The Greatest Grief

The Greatest Grief

My friend, Mel, texted me this week, “I was just listening to a St. Jude commercial and heard someone say, “There is no pain like losing a child” and I thought about you and what you said about the comparing of loss at your book signing.”

What she’s referring to is what I’ve said at nearly every in-person and virtual event I’ve done to promote Normal Broken: loss is loss is loss - no loss is more significant than any other. Then I read the Mark Twain quote from the prologue of my book, “Nothing that grieves us can be called little: by the eternal laws of proportion a child’s loss of a doll and the king’s loss of a crown are events of the same size.” I do this to prevent people from hearing of my loss - of my losses - and feeling that theirs doesn’t compare. All because society has deemed child loss the holy grail of grief.

Not thirty minutes before Mel texted me, I had been scrolling Instagram and came across a post promoting the second season of Anderson Cooper’s fantastic podcast on grief, All There Is. This week’s episode was about a mother who lost her child at 23 weeks’ gestation and is titled, “The Greatest Loss”. While I am incredibly grateful that he is making space for child loss, this one-two punch of competitive grief riled me up more than I care to admit. And thus, this week’s blog was born, in part because I needed to vent, but more so that I could figure out why this widely accepted standard was upsetting me as it was.  

Countless times I have been told with the utmost sincerity and respect, “I lost my parent/spouse/sibling, but that’s nothing like losing a child.” Child loss is generally considered, to quote from Hamilton, “the unimaginable”. It is not the natural order of life for a parent to outlive their child even though it happens every day whether we want to acknowledge it or not. The thing is labeling grief from child loss this way doesn’t benefit the griever as many people seem to think it should. I believe the intent is to validate the intensity of the grief, which I can respect. The reality though, is it becomes difficult for the griever to share their struggles because they don’t want to burden someone else with their unspeakable reality.

Prior to finding my amazing publisher BenBella, I was told by several editors at other publishing houses that they didn’t want to work on a book about grief originating from child loss. They liked the material but wished I had lost a spouse instead of a child. In the real world, my ultimate loss didn’t come with accommodations and a medal, but with a muzzle and a scarlet letter.

The effects of hierarchal grief are also felt in daily life. Take, for example, the anxiety around being asked, “How many children do you have?”. Thanks to a revelation from my son Jackson, I realized that my fear of this question didn’t lie in having to answer it - I LOVE to talk about Adelaide. No, the fear and anxiety come from having to manage the questioner's reaction and resulting guilt in sharing our “unimaginable” reality.

All of these seemingly good intentions create a tightrope grieving parents are expected to walk. If child loss is the most devastating loss there is, then how could a parent ever possibly survive or experience joy again? Conversely, no one wants to be reminded of this kind of grief so it’s best to hide it away. Cue an intense guilt loop because you’re damned if you do and damned if you don’t.  

This also applies to miscarriages, stillbirths, loss shortly after birth, or termination for medical reasons. Though, in these scenarios, there is the added pressure to get over the grief sooner or to just have another baby. This kind of child-loss grief is considered replaceable – not so dissimilar from the way we treat pet loss. 

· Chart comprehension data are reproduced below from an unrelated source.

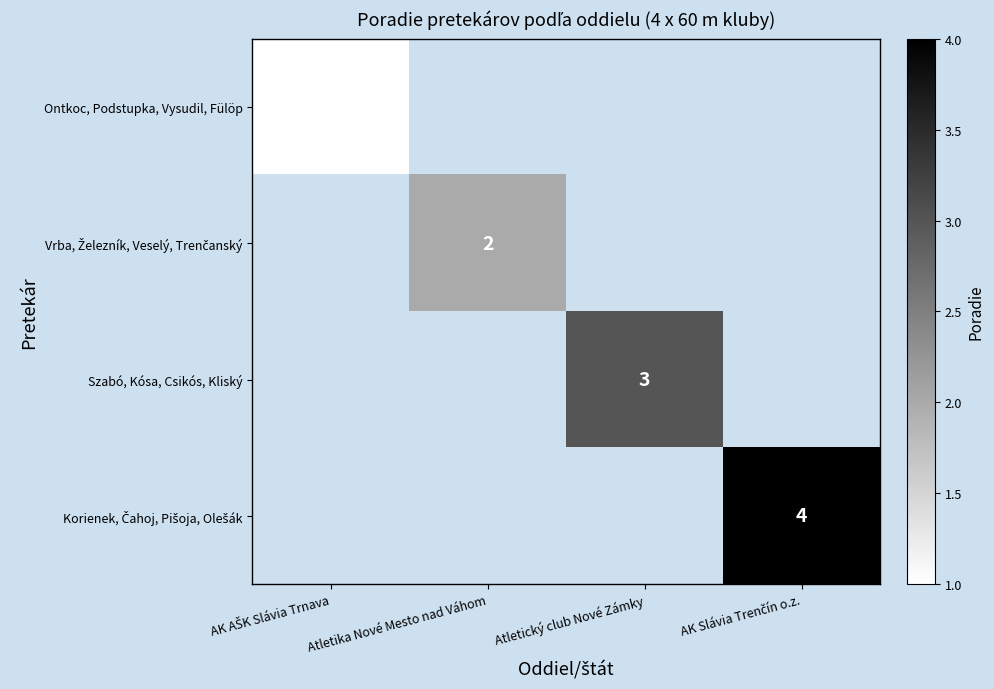

Rank the series by their maximum value, from lowest to highest.

Ontkoc, Podstupka, Vysudil, Fülöp, Vrba, Železník, Veselý, Trenčanský, Szabó, Kósa, Csikós, Kliský, Korienek, Čahoj, Pišoja, Olešák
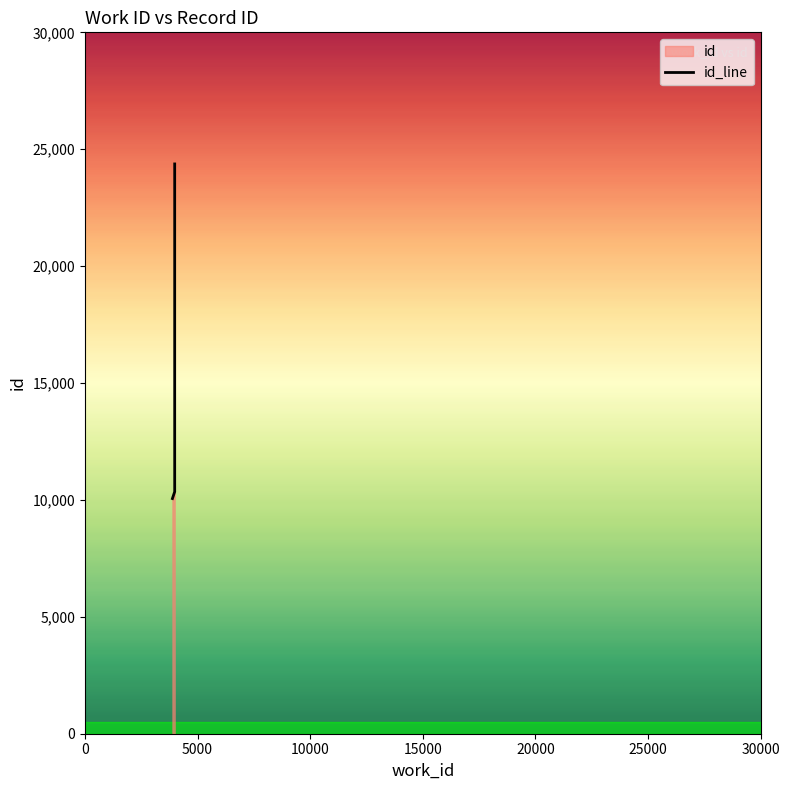

Reading right to left, transcribe all the data shown in this chart.

3986=24371	3986=10355	3986=10352	3885=10058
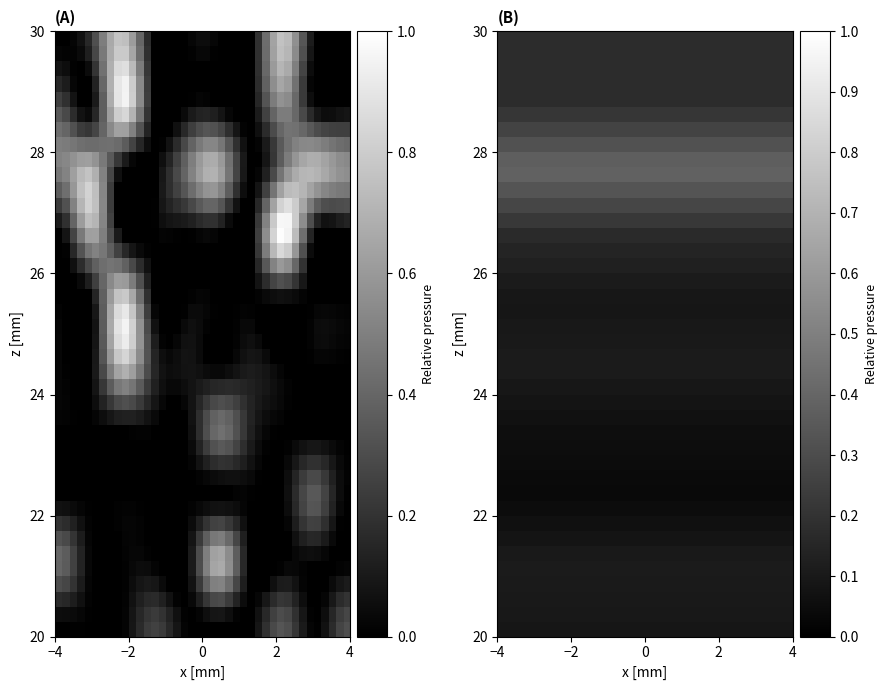

At which category is the sum across all series the highest?

−2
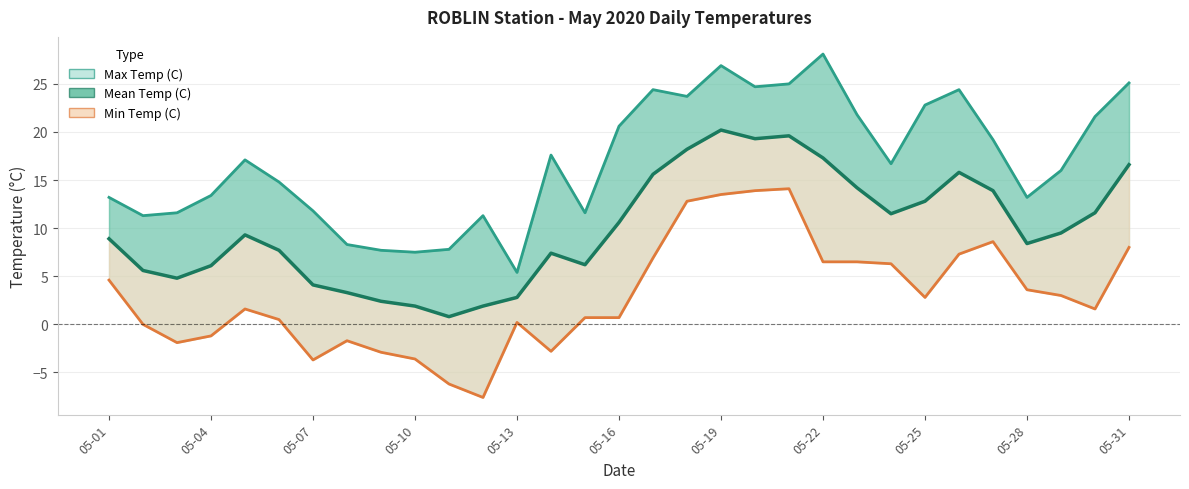

True or false: Mean Temp (C) and Min Temp (C) intersect in this chart.

False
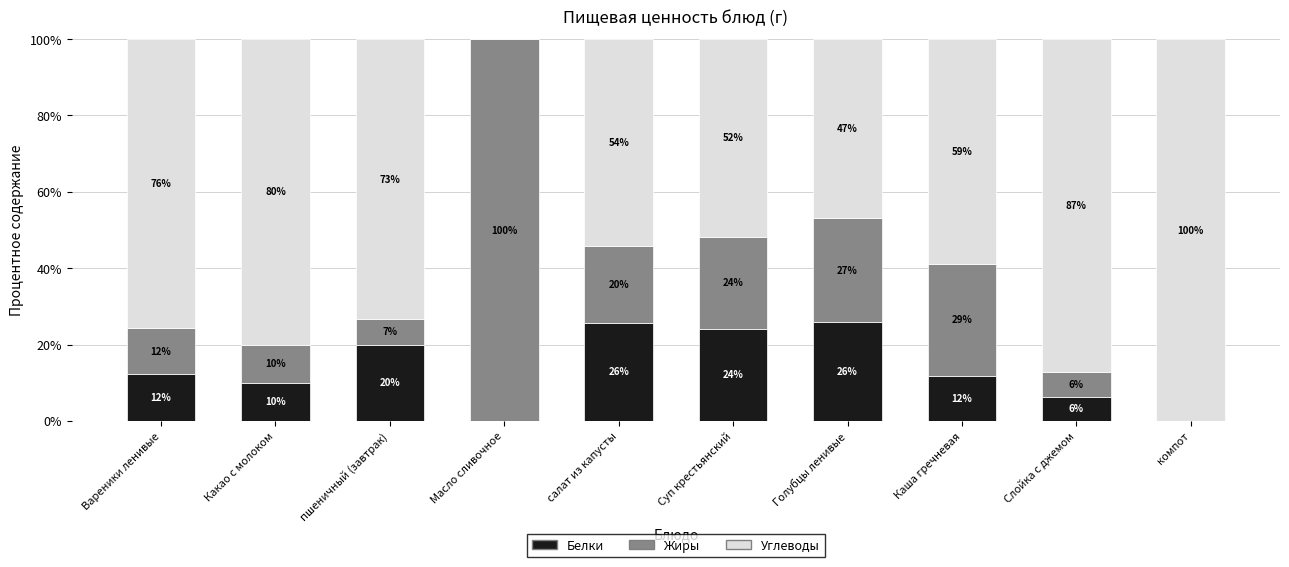

What is the difference between the maximum and minimum values in the Углеводы series?

100.0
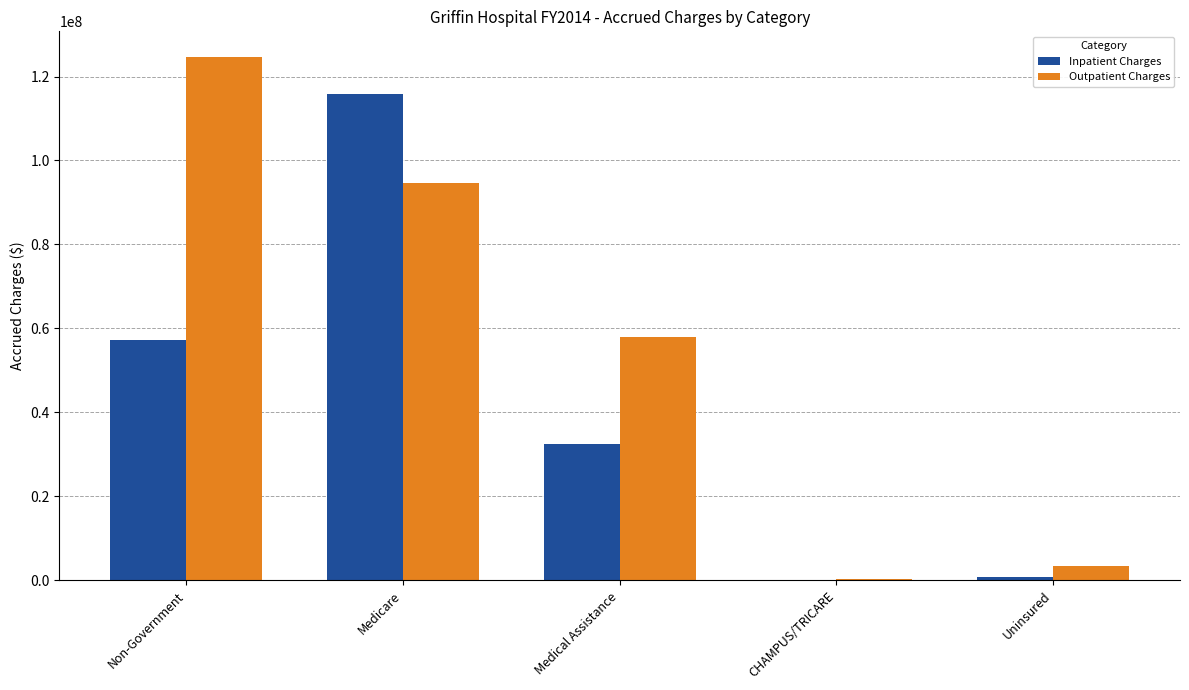

Is the value of Outpatient Charges at CHAMPUS/TRICARE greater than the value of Inpatient Charges at Medical Assistance?

No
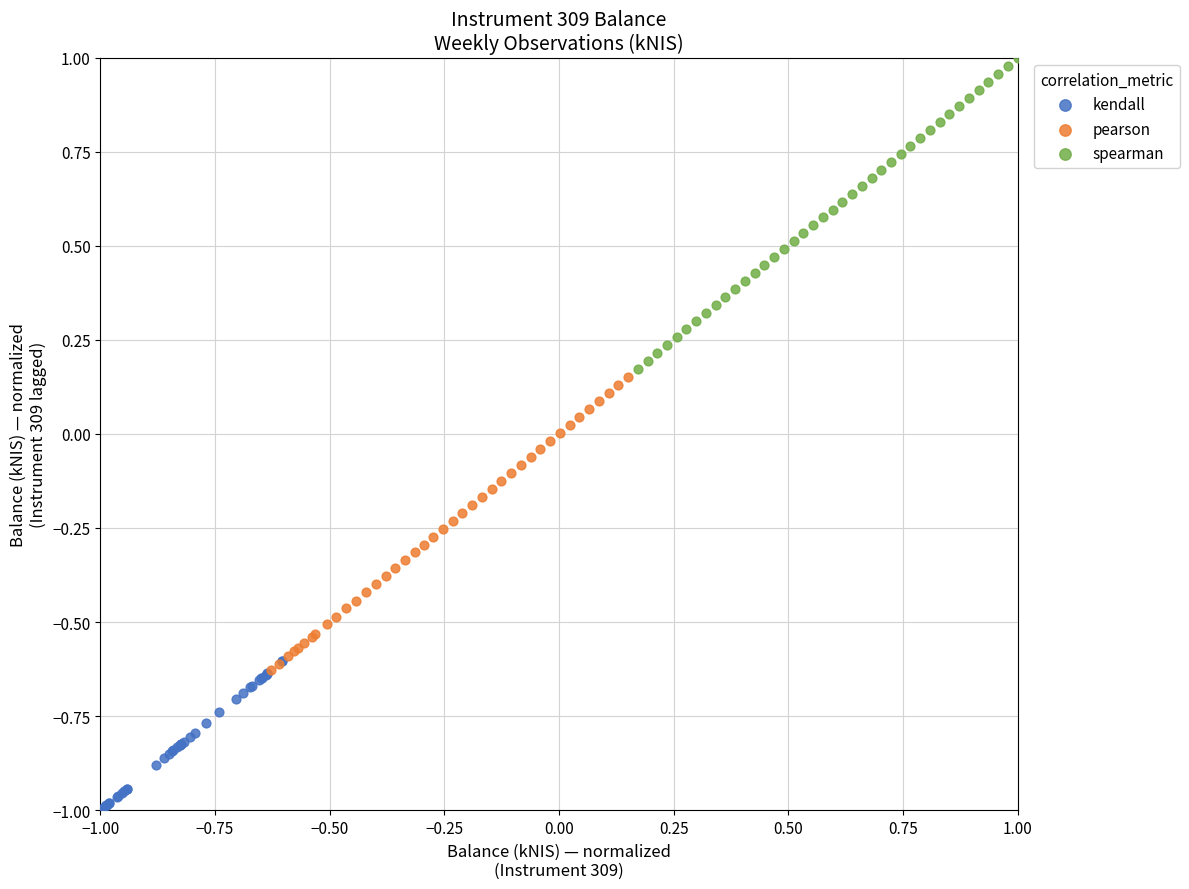

Which series reaches the maximum Y coordinate?

spearman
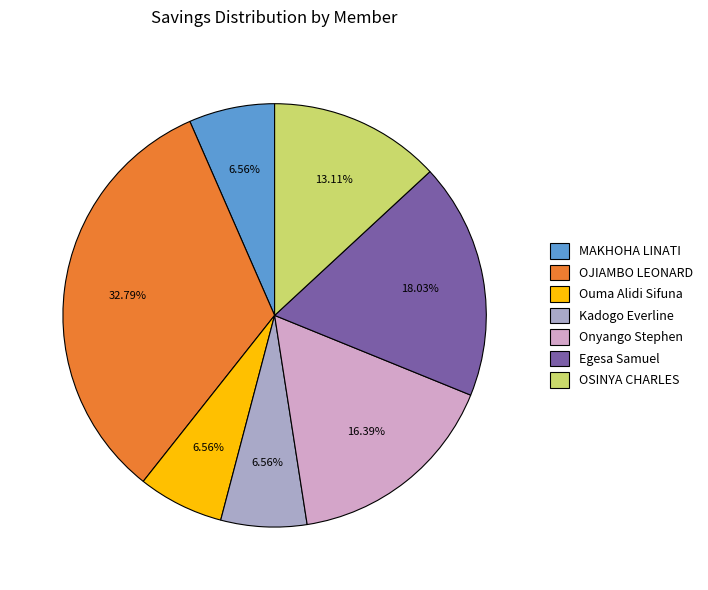

How many slices are in this pie chart?

7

Which leads me to the crux of my sensitivity around comparative grief. As many of you know, I lost two children. Adelaide when she was nearly four and Elvis at 21 weeks gestation. I grieve for them both – but that grief does not look or feel the same and this has caused me a lot of shame. I carried both in my womb and regardless of the time spent with either, they were both my children. Shouldn’t their losses impact me similarly? When someone asks me how many children I have, my answer is usually three, rarely four. What does this say about me?

Before comparing my grief for my children sends me into a full kamikaze tailspin, I am usually able to pull up and remember that all grief is unique. Just as I grieve differently from Miguel, I also grieve my individual losses differently. And that’s ok. There are no hard and fast rules in grief, there is no timeline, and there is no grief hierarchy.

Grief fucking hurts.

Let it hurt without pretext, context, or qualifiers.

Unless someone does start handing out awards for greatest grief, in which case, you know my oldest daughter, competitive Aries, ass will be first in line.

Image description: Profile of Miguel against a dark backdrop. He is wearing a light grey suit and looking towards the sky while holding a microphone. His lips are clenched as if he is holding back tears.